Wenn ich an Brustkrebs denke, denke ich an Krankenhaus, Chemotherapie, Tränen, Kampf und Verzweiflung. Ich denke an meine Unfähigkeit, diese Krankheit zu verstehen. Ich denke an den Tag, als einem geliebten Menschen in meiner Familie die Brust entfernt wurde. An den Tag, als sie mit Perücke durch die Tür ging, und niemand drüber sprechen durfte. Als die Therapie als überstanden und der Krebs als vorüber galt. Ich denke an eine Frau, die so toll und so viel stärker als der beschissene Krebs in ihrer Brust war und die trotzdem daran sterben musste.

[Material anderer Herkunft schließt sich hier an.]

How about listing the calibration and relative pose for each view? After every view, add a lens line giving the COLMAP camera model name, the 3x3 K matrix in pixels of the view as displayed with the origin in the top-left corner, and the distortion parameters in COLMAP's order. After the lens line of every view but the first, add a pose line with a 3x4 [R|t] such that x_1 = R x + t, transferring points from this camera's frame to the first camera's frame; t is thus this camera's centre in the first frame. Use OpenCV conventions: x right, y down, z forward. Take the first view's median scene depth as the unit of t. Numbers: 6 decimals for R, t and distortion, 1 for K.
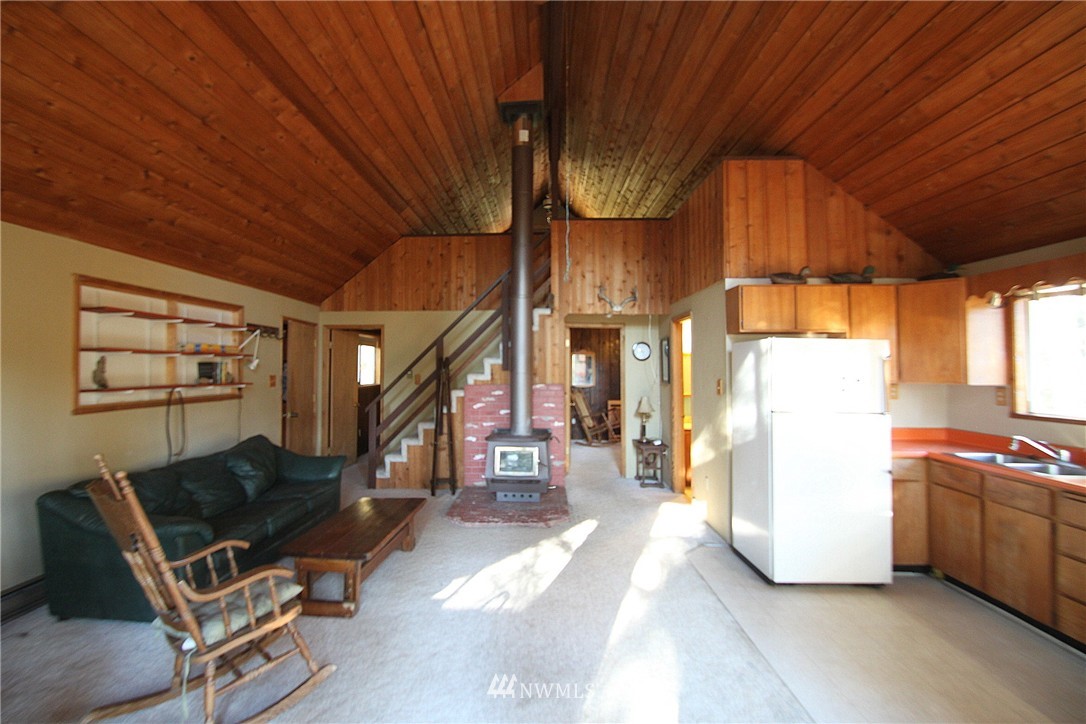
lens RADIAL K [[555.3, 0, 543.0], [0, 555.3, 362.0], [0, 0, 1]] dist [-0.001281, -0.000058]
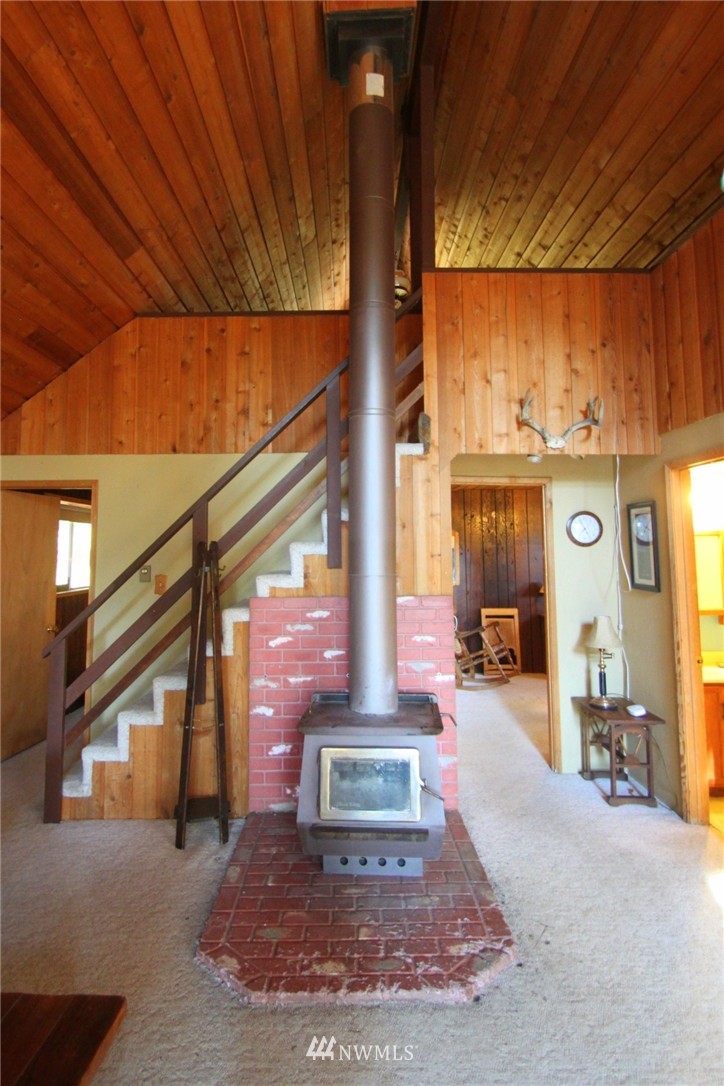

Ich zähle zur Risikogruppe für Brustkrebs, da dieser auf mütterlicher Seite in meiner Familie auftrat. Bei jedem Termin bei meinem*meiner Gynäkolog*in muss ich auf die Frage, ob es in meiner Familie spezielle Erkrankungen gebe, ja sagen und erstmal die Verwandtschaftsgrade und Krankheiten erklären. Konkret bedeutet es für mich, dass ich mich jedes halbe Jahr kontrollieren lassen soll. Ich kenne die Prozedur dazu mittlerweile auswendig, hebe und verschränke meine Arme beim Abtasten ganz von allein. Obwohl ich schon oft untersucht wurde, halte ich jedes Mal wieder meinen Atem an und meine Kehle schnürt sich zusammen, bis ich die erlösenden Worte höre: Alles okay! Puh, ausatmen, ruhig wieder einatmen, kurz entspannen, bis zur nächsten Kontrolle.
Schon als Kind und später als Teenager war Brustkrebs zwangsläufig ein Thema in meiner Familie. Als ich meinen ersten BH kaufen wollte, natürlich mit krasser Polsterung und Snoopy vorne drauf, legte meine Mutter ihr Veto ein. Die Metallbügel derartiger BHs würden Brustkrebs fördern, erklärte sie mir damals. Ich hatte wenig Verständnis dafür und war sauer. Als sich eine Bekannte entschied, ihre Brüste durch eine OP von Größe B auf D vergrößern lassen zu wollen und mir davon erzählte, reagierte ich scharf und verständnislos. Ich fand es dumm und unüberlegt. Schrie ihr irgendwas im Sinne, sie sei ein Opfer des Patriarchats, entgegen - anstatt ihr zuzuhören.